Re-rate: statements rated as ‘essential’ or ‘important’ by 70–79.9% of both of the panels, or items rated as ‘essential’ or ‘important’ by 80% or more of one panel, and between 70 and 70.9% by the other panel.
Rejected: all other statements were excluded.
In Round 1, panel members were also asked to provide open-ended feedback after each section of the questionnaire. This allowed panellists to suggest helping actions that were not included in the first questionnaire. The authors reviewed this feedback and suggestions that contained original ideas were used to develop new helping statements to be included in the Round 2 questionnaire. Any statements that received feedback suggesting uncertainty in the interpretation of its meaning were re-phrased to make them unambiguous. These were included in the Round 2 questionnaire along with the statements from Round 1 that met the criteria to be re-rated.
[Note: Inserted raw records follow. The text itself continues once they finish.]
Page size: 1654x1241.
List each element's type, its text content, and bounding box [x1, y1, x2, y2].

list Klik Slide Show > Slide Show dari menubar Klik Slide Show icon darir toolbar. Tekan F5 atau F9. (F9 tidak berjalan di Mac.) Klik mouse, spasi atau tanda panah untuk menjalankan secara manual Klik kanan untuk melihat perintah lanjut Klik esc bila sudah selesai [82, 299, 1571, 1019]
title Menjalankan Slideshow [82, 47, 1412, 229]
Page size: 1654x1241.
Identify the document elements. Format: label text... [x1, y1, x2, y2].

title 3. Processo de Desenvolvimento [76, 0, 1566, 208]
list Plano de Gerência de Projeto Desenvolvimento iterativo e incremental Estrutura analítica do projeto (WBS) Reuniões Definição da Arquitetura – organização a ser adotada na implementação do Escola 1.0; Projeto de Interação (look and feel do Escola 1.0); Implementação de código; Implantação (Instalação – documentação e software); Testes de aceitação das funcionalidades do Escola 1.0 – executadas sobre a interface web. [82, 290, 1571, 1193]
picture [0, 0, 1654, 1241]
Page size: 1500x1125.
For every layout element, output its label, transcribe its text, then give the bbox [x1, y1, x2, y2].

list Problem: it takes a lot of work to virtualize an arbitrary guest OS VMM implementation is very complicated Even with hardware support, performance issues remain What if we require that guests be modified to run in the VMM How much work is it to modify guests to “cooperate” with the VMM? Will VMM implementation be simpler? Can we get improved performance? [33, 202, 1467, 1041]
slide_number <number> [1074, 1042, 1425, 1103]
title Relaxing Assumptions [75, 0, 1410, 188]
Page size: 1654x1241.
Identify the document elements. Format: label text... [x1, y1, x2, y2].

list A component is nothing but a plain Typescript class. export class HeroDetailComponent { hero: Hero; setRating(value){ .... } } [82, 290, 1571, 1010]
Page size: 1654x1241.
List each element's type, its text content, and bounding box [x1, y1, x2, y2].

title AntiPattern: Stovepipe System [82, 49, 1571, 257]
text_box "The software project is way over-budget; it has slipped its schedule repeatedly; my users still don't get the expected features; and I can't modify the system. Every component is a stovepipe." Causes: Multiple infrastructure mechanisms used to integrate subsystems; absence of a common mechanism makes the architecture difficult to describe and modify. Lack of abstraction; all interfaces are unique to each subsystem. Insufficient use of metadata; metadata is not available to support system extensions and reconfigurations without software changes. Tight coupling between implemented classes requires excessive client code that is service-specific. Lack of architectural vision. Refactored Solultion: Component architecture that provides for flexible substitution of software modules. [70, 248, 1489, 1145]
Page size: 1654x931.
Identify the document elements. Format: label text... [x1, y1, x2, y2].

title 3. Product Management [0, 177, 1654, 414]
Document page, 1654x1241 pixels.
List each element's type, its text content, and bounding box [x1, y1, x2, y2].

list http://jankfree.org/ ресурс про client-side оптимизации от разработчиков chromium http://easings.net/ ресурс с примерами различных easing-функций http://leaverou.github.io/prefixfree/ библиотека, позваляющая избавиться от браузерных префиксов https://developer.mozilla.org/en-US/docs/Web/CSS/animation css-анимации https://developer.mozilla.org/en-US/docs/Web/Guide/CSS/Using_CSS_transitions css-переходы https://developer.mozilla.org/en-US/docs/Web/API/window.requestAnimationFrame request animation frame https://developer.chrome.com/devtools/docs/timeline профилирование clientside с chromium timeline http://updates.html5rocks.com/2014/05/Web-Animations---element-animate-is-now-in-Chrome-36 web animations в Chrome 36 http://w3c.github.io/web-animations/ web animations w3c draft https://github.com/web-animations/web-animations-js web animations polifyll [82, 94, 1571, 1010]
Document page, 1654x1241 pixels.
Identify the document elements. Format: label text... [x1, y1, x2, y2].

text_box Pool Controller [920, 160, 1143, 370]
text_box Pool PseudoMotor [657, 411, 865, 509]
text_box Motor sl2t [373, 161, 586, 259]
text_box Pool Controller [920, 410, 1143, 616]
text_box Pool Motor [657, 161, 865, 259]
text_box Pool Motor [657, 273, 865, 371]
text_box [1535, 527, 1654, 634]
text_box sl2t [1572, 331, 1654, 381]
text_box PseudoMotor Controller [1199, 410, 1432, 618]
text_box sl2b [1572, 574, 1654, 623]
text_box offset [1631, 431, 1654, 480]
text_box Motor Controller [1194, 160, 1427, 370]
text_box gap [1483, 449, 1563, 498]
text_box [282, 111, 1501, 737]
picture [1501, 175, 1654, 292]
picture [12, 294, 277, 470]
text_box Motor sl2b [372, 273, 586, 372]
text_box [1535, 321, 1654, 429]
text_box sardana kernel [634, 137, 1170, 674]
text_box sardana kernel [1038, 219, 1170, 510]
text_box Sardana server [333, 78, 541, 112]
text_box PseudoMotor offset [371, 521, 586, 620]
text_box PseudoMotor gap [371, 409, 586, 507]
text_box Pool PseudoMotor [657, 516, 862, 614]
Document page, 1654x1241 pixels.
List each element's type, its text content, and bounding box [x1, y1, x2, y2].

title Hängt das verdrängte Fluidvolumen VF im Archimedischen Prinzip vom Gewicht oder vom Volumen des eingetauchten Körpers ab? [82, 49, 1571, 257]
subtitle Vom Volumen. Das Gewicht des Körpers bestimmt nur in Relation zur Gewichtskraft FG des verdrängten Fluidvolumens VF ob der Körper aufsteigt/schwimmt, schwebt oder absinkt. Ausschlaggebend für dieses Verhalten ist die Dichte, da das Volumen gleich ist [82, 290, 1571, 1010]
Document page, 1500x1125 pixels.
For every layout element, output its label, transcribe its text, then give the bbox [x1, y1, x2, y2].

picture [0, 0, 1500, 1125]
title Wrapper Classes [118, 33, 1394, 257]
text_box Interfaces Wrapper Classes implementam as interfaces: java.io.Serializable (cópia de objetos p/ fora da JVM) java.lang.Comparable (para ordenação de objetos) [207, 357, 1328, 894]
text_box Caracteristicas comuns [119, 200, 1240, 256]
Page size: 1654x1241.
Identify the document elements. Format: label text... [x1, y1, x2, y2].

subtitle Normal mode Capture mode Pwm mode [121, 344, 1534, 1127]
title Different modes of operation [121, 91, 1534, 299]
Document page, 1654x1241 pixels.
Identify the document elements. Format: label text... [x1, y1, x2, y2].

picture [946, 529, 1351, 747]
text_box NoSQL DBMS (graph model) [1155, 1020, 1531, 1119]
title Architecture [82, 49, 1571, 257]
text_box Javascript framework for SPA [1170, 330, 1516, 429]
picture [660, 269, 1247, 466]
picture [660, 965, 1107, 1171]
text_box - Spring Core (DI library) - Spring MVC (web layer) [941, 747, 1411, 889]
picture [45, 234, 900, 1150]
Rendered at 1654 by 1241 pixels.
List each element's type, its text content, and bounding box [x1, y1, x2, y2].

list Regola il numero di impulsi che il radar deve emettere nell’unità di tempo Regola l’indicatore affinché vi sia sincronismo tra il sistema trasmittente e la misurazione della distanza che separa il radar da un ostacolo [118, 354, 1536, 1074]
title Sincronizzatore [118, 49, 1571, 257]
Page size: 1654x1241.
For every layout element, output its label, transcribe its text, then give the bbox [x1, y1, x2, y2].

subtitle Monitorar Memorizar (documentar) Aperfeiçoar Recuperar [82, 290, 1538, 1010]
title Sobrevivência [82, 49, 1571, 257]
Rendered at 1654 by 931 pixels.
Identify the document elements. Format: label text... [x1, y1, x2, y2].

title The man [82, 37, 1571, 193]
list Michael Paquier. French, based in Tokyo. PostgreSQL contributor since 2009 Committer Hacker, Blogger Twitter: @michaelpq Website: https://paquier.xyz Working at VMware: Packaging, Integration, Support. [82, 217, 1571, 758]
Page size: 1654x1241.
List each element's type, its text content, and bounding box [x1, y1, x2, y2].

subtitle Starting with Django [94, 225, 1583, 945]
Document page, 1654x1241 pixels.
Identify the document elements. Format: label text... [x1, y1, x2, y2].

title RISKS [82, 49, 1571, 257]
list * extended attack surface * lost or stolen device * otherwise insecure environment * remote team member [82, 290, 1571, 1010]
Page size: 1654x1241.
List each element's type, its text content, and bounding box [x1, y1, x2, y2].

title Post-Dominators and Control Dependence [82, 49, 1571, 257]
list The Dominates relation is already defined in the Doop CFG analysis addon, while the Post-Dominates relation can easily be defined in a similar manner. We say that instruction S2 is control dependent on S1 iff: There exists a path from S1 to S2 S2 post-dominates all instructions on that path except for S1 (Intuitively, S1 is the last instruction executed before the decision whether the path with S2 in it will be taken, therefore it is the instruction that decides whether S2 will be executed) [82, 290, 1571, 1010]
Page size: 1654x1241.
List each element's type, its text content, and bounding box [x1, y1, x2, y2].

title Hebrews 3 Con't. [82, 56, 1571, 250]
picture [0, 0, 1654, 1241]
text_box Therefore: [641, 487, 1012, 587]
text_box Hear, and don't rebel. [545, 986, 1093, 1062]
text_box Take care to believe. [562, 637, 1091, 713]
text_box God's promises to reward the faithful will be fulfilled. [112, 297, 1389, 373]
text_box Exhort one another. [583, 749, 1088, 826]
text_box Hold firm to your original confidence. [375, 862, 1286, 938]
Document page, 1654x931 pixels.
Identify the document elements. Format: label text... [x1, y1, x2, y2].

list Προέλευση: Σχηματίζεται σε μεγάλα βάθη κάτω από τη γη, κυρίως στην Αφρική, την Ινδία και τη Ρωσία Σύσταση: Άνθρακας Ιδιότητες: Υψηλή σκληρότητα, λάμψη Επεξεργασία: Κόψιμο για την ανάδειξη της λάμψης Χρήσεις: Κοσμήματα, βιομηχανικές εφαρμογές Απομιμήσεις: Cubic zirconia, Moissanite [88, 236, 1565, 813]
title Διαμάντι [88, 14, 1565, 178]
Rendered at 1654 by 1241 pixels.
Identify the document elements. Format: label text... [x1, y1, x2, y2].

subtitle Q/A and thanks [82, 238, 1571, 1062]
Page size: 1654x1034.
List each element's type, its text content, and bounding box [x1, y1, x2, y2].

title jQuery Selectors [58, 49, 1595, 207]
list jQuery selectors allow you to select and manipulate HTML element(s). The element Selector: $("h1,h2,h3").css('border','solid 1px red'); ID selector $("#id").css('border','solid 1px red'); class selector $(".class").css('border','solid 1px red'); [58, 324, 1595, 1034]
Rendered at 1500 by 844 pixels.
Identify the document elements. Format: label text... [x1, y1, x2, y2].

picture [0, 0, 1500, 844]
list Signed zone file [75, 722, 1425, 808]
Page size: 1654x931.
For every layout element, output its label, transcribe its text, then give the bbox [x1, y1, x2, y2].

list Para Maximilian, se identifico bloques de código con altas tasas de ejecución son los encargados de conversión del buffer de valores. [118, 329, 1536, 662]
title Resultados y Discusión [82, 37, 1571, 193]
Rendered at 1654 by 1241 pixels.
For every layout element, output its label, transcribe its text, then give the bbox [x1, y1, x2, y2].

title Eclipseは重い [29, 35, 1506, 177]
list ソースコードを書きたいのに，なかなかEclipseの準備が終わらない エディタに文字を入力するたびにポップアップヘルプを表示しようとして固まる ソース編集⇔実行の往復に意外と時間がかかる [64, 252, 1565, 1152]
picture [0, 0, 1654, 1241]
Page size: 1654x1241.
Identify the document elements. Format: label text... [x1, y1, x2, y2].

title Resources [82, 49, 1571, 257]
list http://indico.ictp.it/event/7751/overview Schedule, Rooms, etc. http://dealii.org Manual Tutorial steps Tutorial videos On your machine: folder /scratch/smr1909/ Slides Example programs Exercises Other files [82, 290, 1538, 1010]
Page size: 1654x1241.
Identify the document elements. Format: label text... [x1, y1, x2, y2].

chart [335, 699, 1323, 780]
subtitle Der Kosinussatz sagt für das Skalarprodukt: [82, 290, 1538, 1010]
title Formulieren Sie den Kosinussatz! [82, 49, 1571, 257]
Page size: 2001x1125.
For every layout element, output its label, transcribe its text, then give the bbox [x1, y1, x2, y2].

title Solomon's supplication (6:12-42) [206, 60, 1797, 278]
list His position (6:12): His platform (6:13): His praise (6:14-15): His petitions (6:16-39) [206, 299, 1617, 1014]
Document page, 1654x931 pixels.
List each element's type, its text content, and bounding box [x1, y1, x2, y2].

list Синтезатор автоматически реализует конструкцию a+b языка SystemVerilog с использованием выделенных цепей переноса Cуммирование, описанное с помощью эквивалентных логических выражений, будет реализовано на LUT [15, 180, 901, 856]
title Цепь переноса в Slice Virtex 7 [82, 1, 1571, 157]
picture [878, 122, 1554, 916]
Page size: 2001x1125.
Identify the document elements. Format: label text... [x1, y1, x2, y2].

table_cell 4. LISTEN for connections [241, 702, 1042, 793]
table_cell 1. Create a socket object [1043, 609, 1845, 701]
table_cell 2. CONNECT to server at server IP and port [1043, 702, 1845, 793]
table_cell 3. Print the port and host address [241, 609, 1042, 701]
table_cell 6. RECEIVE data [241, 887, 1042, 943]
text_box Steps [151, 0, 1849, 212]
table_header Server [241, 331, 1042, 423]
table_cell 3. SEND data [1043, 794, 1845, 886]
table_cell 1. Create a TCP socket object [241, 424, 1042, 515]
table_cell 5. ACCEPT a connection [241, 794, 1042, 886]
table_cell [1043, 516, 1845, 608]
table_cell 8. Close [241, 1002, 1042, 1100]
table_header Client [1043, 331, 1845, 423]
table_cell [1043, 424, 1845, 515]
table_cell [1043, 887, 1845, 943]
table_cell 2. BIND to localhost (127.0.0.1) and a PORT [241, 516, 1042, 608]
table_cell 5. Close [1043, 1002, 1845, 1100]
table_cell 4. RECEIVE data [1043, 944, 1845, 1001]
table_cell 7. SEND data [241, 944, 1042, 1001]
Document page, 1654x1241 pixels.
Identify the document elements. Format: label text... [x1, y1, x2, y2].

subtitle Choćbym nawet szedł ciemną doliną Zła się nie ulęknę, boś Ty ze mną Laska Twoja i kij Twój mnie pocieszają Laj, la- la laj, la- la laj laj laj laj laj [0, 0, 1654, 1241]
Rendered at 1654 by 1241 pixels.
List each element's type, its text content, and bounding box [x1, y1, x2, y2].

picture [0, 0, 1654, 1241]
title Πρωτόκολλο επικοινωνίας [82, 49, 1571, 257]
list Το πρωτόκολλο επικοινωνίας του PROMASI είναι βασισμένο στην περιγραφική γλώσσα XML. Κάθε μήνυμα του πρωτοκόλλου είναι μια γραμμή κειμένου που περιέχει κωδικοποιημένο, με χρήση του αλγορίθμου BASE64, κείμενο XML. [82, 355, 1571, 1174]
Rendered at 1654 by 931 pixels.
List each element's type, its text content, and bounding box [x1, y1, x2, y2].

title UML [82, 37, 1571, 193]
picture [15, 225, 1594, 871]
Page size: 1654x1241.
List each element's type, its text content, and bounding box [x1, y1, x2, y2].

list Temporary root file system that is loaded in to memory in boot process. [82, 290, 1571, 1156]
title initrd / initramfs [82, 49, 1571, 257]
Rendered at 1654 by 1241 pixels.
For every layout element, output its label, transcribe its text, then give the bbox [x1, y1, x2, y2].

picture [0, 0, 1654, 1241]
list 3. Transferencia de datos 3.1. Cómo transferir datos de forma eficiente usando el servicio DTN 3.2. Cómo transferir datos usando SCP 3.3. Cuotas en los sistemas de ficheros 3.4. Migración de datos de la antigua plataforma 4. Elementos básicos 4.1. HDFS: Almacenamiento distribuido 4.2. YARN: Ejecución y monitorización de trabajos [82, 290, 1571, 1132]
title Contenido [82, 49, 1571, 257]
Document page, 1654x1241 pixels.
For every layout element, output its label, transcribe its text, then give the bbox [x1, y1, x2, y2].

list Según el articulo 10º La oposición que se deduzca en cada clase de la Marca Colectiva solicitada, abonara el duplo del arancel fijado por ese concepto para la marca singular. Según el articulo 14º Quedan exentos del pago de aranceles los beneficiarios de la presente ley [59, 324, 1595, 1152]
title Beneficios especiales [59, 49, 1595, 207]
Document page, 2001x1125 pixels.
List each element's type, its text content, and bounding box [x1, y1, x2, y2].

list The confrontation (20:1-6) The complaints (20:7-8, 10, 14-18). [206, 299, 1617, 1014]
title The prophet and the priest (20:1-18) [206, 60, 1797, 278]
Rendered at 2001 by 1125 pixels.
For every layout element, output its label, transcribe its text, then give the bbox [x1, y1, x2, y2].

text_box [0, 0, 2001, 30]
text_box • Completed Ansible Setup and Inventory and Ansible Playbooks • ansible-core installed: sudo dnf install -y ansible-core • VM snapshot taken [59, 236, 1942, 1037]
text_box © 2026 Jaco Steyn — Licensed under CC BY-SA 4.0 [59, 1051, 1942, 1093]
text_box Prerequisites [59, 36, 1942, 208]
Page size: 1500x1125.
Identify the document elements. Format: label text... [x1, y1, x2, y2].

The final questionnaire (Round 3) included items that were developed from Round 1 feedback and included for the first time in Round 2, but required re-rating in an additional round. Items that still did not achieve consensus in the final round were rejected from inclusion in the guidelines. See Additional files 1, 2 and 3 for copies of the three surveys.
Following each round, panellists were sent individualised reports containing a summary of the results. The report consisted of a list of statements that had been endorsed for guidelines inclusion, a list of statements that had been rejected, and a list of statements that were to be re-rated in the next survey round. Each report was tailored to include the individual panellist’s rating for each statement, alongside a summary of each panel’s ratings for the statement. This allowed panel members to compare their response to that of the two groups and decide whether to maintain or modify their ratings in the next survey round.
The statements that were endorsed across the three survey rounds were compiled into thematic sections to form the draft guidelines. To improve comprehensibility, statements were re-written as an integrated text and any repetition was deleted. The authors met to finalise structure and wording. The draft of the guidelines was then disseminated to panellists for their final comment and endorsement. At this stage panellists could not suggest new content; however, they were able to provide feedback to improve clarity and reduce ambiguity.
The University of Melbourne Human Research Ethics Committee approved this research. Informed consent was obtained from all participants by clicking ‘yes’ to a question about informed consent in the Round 1 survey.